A religion of spasmodic excitement will not do. It may suit weak and sentimental minds for a little season; but it rarely lasts. It lacks bone and muscle, and too often ends in deadness.
The Christianity which the world requires, and the Word of God reveals—is of a very different stamp. It is a useful everyday religion. It is a healthy, strong, manly plant, which can live in every position, and flourish in every atmosphere, except that of sin. It is a religion which a man can carry with him wherever he goes, and never need leave behind him. It will wear, and stand, and prosper in any climate—in winter and in summer, in heat and in cold. Such a religion meets the needs of mankind.
But where is such true Christianity to be found? What are its special ingredients? What is the nature of it? What are its peculiar characteristics? The answer to these questions is to be found in the three words of the text which form the title of this paper. The secret of a vigorous, powerful, everyday Christianity—is to be ever “Looking unto Jesus!”
In the phrase “looking unto Jesus,” it is useful and interesting to remember that the Greek word which we render “looking,” means “looking off,” looking away from other objects to one, only one, and looking on that one with a steady, fixed, intent gaze. And the object we are to look at, you will observe, is a PERSON—not a doctrine, not an abstract theological dogma—but a living Person; and that Person is Jesus the Son of God!

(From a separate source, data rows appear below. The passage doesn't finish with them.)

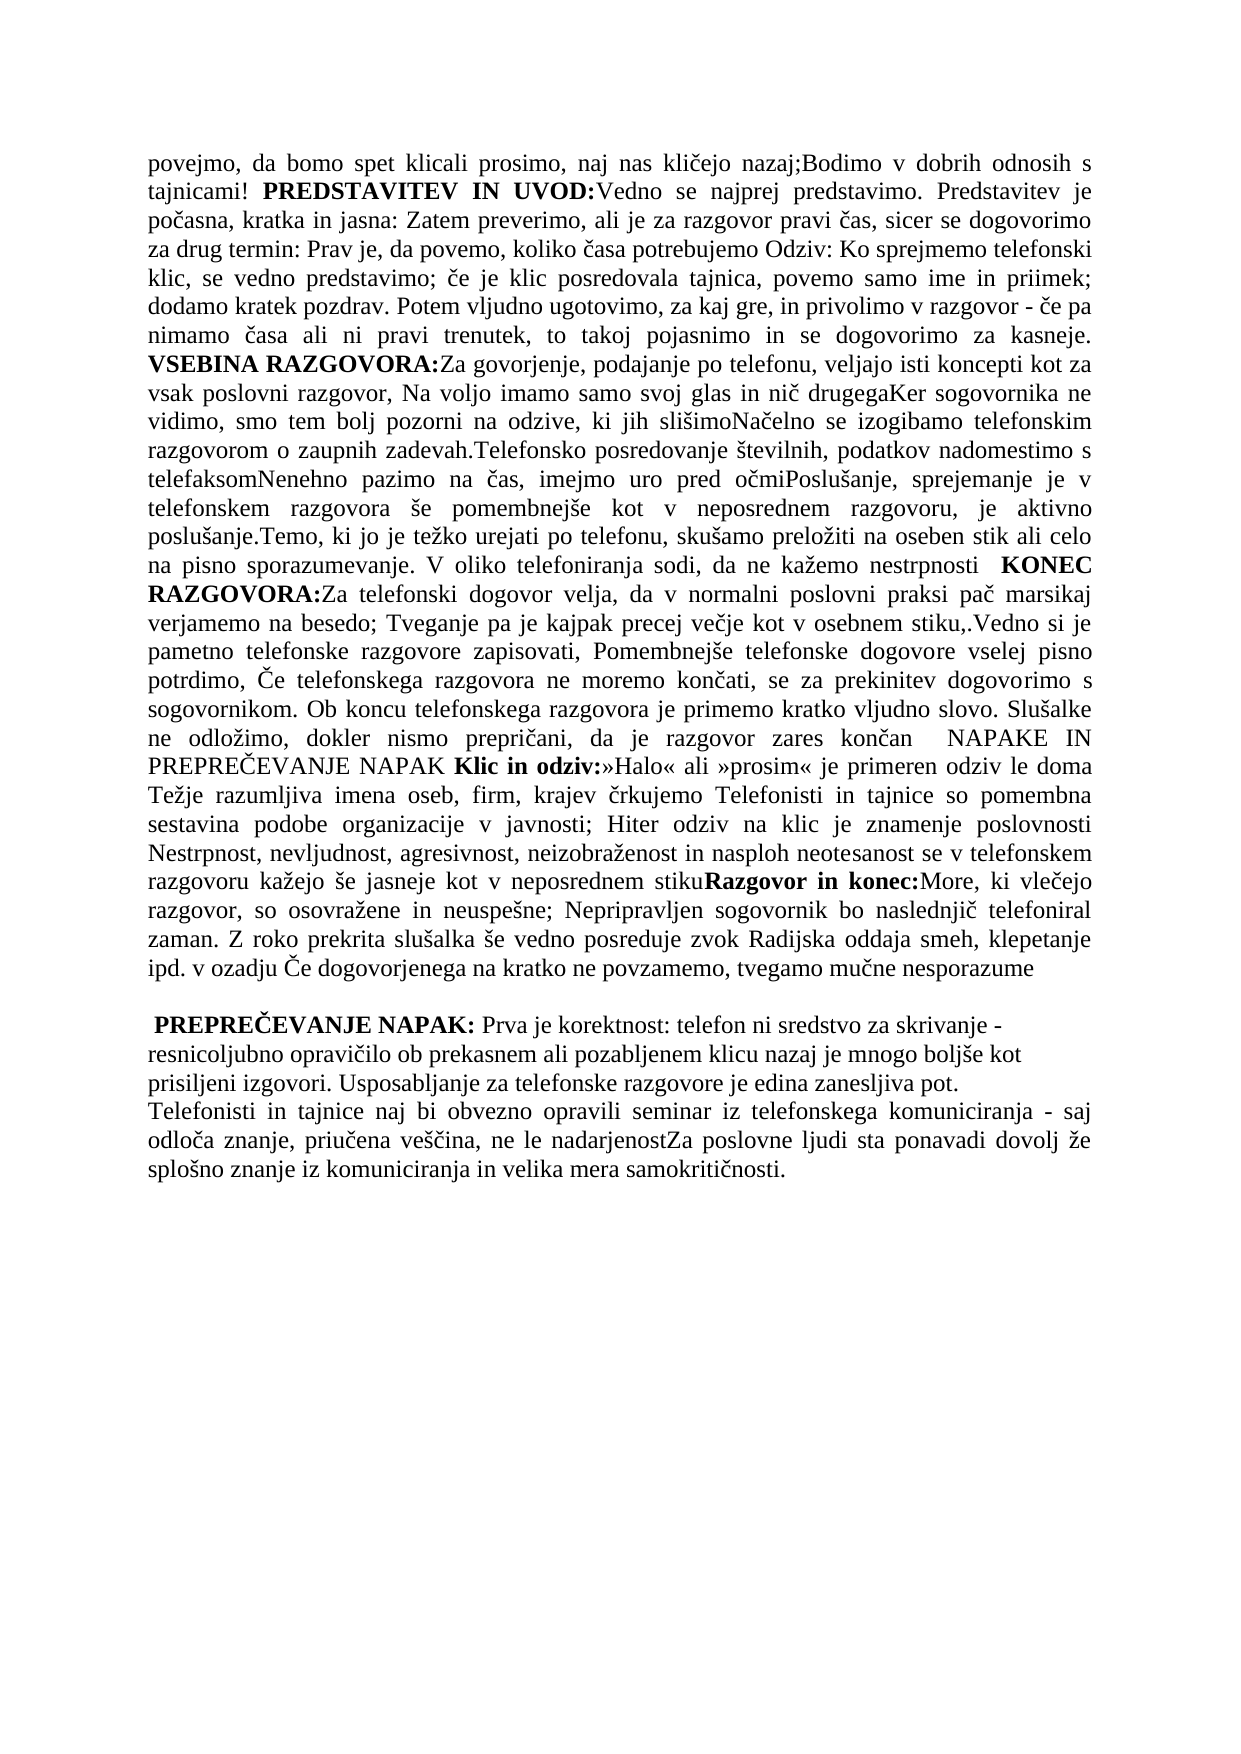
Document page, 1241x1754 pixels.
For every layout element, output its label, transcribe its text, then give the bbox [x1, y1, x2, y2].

text Telefonisti in tajnice naj bi obvezno opravili seminar iz telefonskega komuniciranja - saj odloča znanje, priučena veščina, ne le nadarjenostZa poslovne ljudi sta ponavadi dovolj že splošno znanje iz komuniciranja in velika mera samokritičnosti. [148, 1096, 1093, 1183]
text PREPREČEVANJE NAPAK: Prva je korektnost: telefon ni sredstvo za skrivanje - resnicoljubno opra­vičilo ob prekasnem ali pozabljenem klicu nazaj je mnogo boljše kot prisiljeni izgovori. Usposabljanje za telefonske razgovore je edina zanesljiva pot. [148, 1010, 1093, 1096]
text povejmo, da bomo spet klicali prosimo, naj nas kličejo nazaj;Bodimo v dobrih odnosih s tajnicami! PREDSTAVITEV IN UVOD:Vedno se najprej predstavimo. Predstavitev je počasna, kratka in jasna: Zatem preverimo, ali je za razgovor pravi čas, sicer se dogovorimo za drug termin: Prav je, da povemo, koliko časa potrebujemo Odziv: Ko sprejmemo telefonski klic, se vedno predstavimo; če je klic posredovala tajnica, povemo samo ime in priimek; dodamo kratek po­zdrav. Potem vljudno ugotovimo, za kaj gre, in privolimo v razgovor - če pa nimamo časa ali ni pravi trenutek, to takoj pojasnimo in se dogovorimo za kasneje. VSEBINA RAZGOVORA:Za govorjenje, podajanje po telefonu, veljajo isti koncepti kot za vsak poslovni razgovor, Na voljo imamo samo svoj glas in nič drugegaKer sogovornika ne vidimo, smo tem bolj pozorni na odzive, ki jih slišimoNačelno se izogibamo telefonskim razgovorom o zaupnih zadevah.Telefonsko posredovanje številnih, podatkov nadomestimo s telefaksomNenehno pazimo na čas, imejmo uro pred očmiPoslušanje, sprejemanje je v telefonskem razgovora še pomembnej­še kot v neposrednem razgovoru, je aktivno poslušanje.Temo, ki jo je težko urejati po telefonu, skušamo preložiti na oseben stik ali celo na pisno sporazumevanje. V oliko telefoniranja sodi, da ne kažemo nestrpnosti KONEC RAZGOVORA:Za telefonski dogovor velja, da v normalni poslovni praksi pač marsikaj verjamemo na besedo; Tveganje pa je kajpak precej večje kot v osebnem stiku,.Vedno si je pametno telefonske razgovore zapisovati, Pomembnejše telefonske dogovo­re vselej pisno potrdimo, Če telefonskega razgovora ne moremo končati, se za prekinitev dogovo­rimo s sogovornikom. Ob koncu telefonskega razgovora je primemo kratko vljudno slovo. Slušalke ne odložimo, dokler nismo prepričani, da je razgovor zares končan NAPAKE IN PREPREČEVANJE NAPAK Klic in odziv:»Halo« ali »prosim« je primeren odziv le doma Težje razumljiva imena oseb, firm, krajev črkujemo Telefonisti in tajnice so pomembna sestavina podobe organizacije v jav­nosti; Hiter odziv na klic je znamenje poslovnosti Nestrpnost, nevljudnost, agresivnost, neizobraženost in nasploh neote­sanost se v telefonskem razgovoru kažejo še jasneje kot v neposrednem stikuRazgovor in konec:More, ki vlečejo razgovor, so osovražene in neuspešne; Nepripravljen sogovornik bo naslednjič telefoniral zaman. Z roko prekrita slušalka še vedno posreduje zvok Radijska oddaja smeh, klepetanje ipd. v ozadju Če dogovorjenega na kratko ne povzamemo, tvegamo mučne nespora­zume [148, 148, 1093, 981]
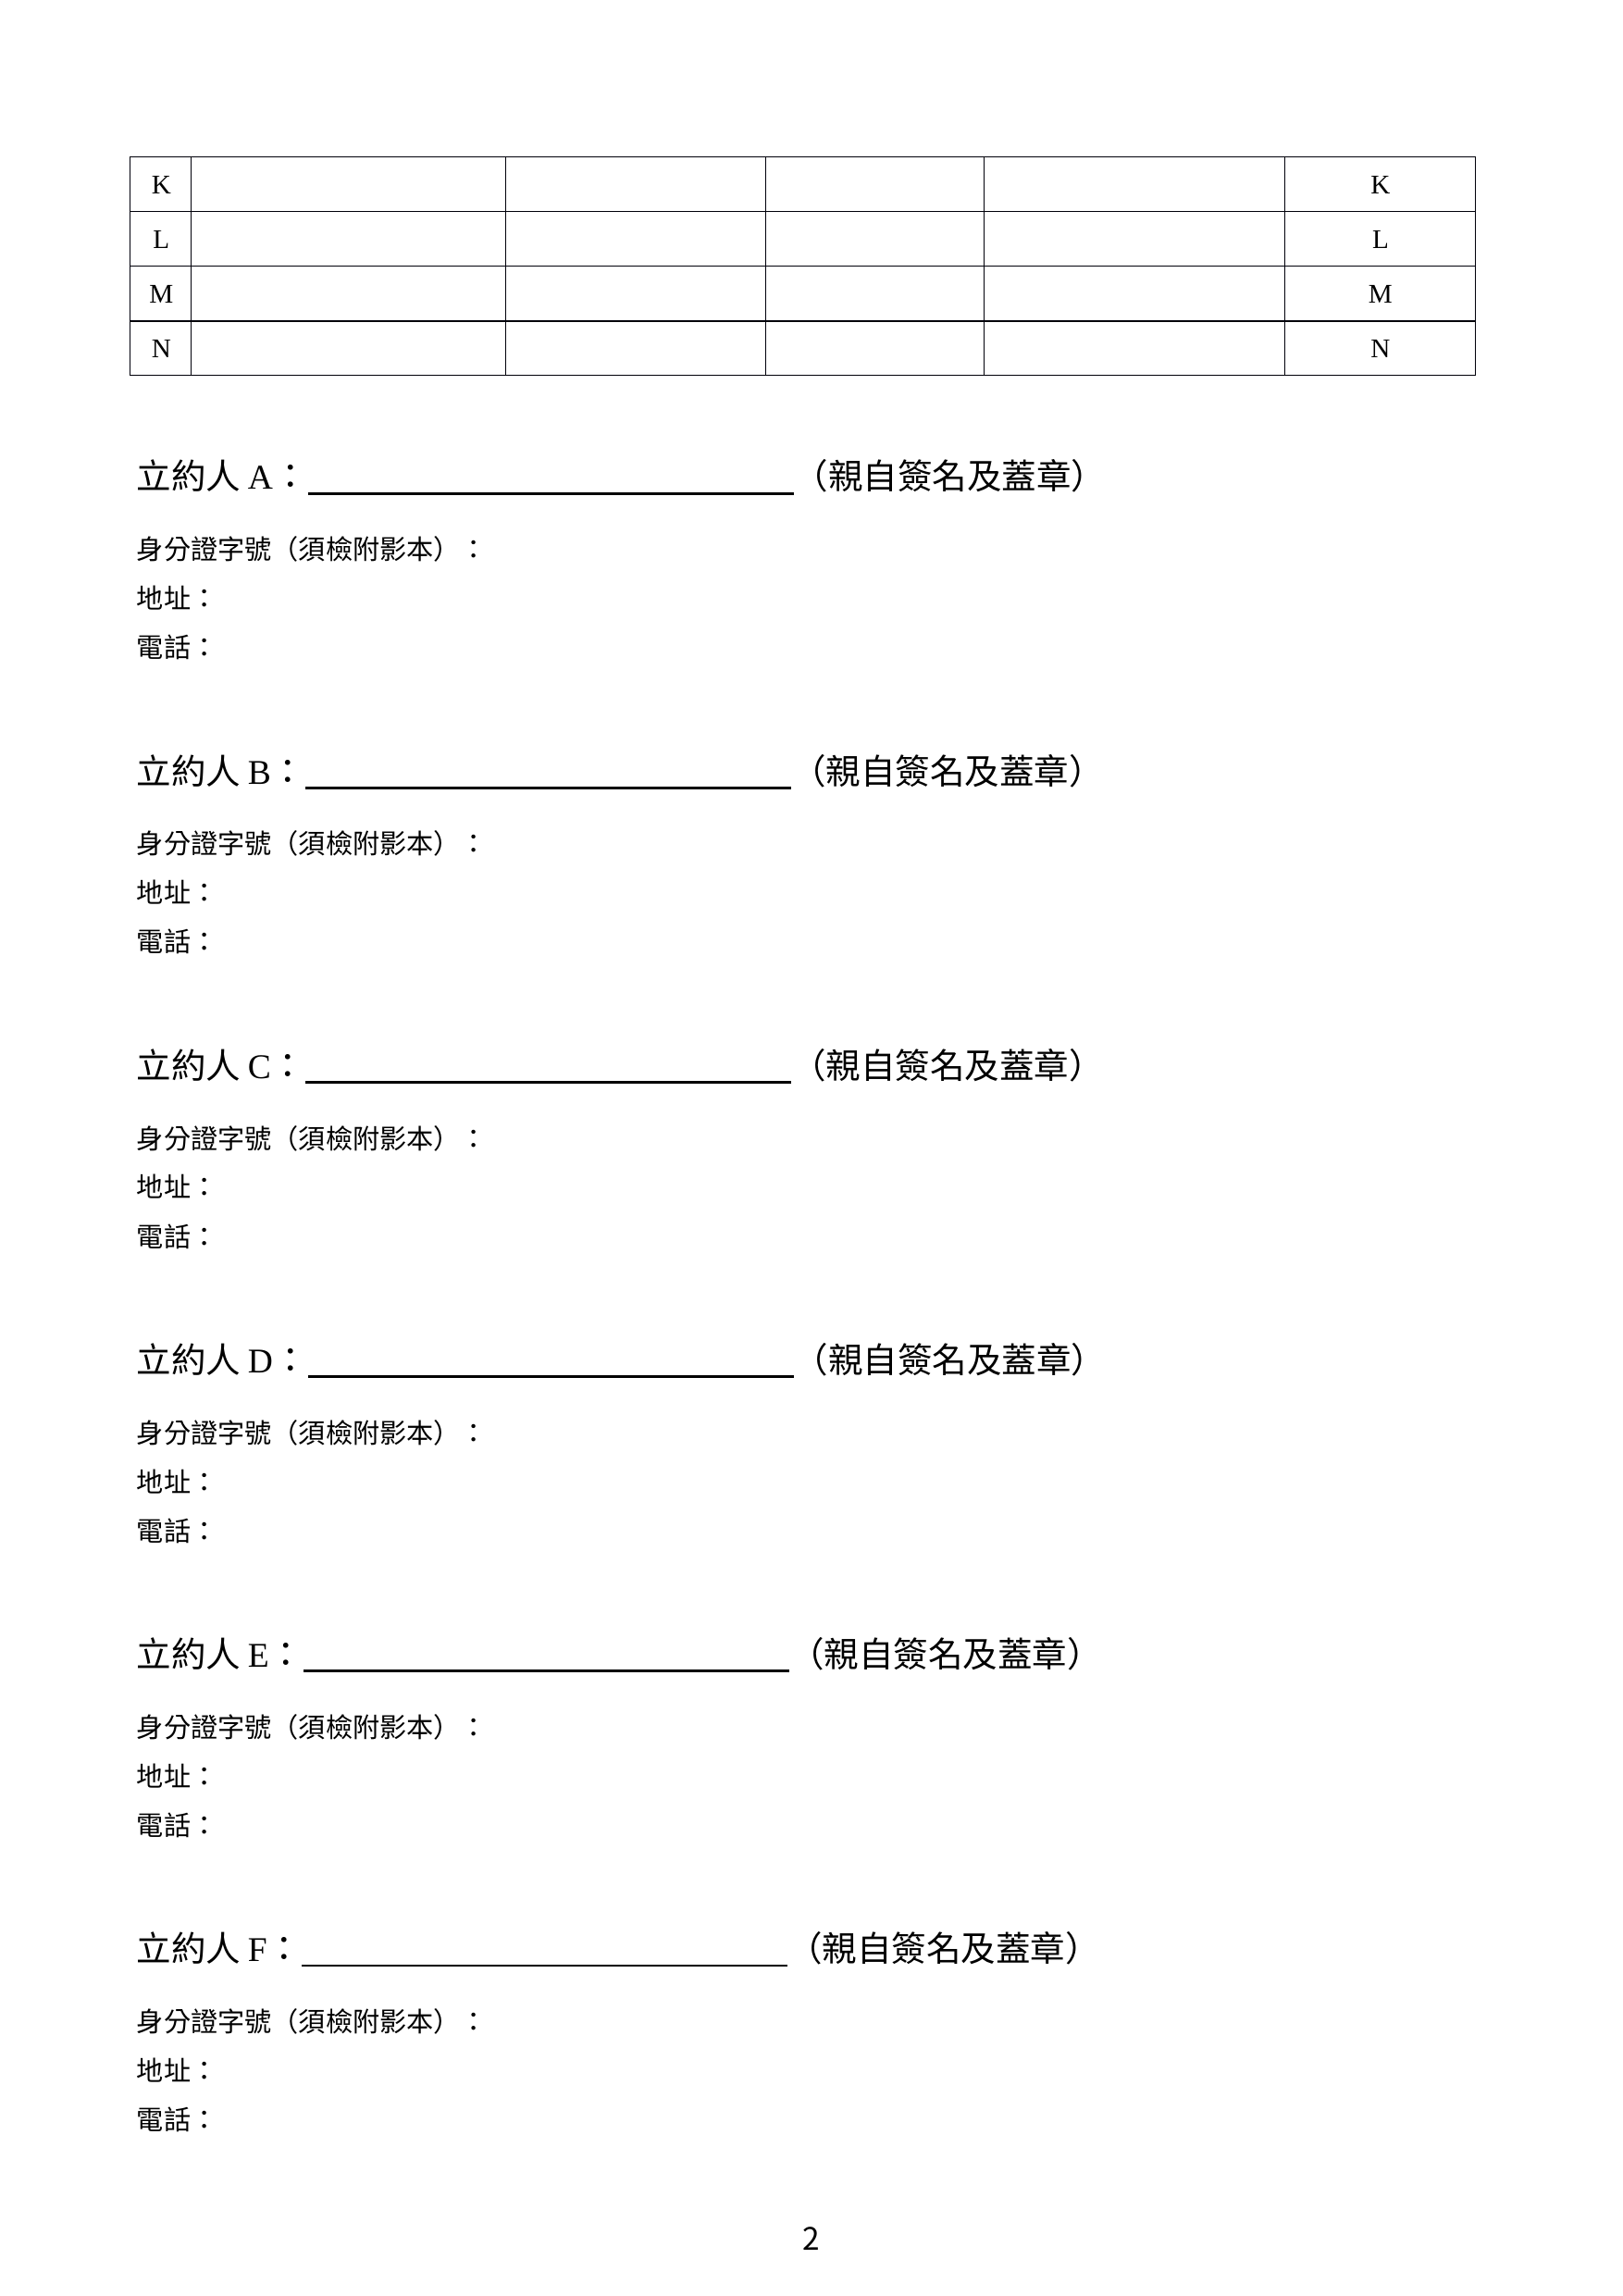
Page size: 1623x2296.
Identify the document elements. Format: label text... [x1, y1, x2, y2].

The New Testament Christian was a man who trusted, and loved, a living Divine Person. Of head knowledge, and accurate theological definitions, perhaps he had but little store. Very likely he would have failed a basic exam at one of our theological schools. But one thing he did know—he knew, believed, loved, and would have died for, a living Savior, a real personal Friend in heaven—even Jesus, the crucified and risen Son of God.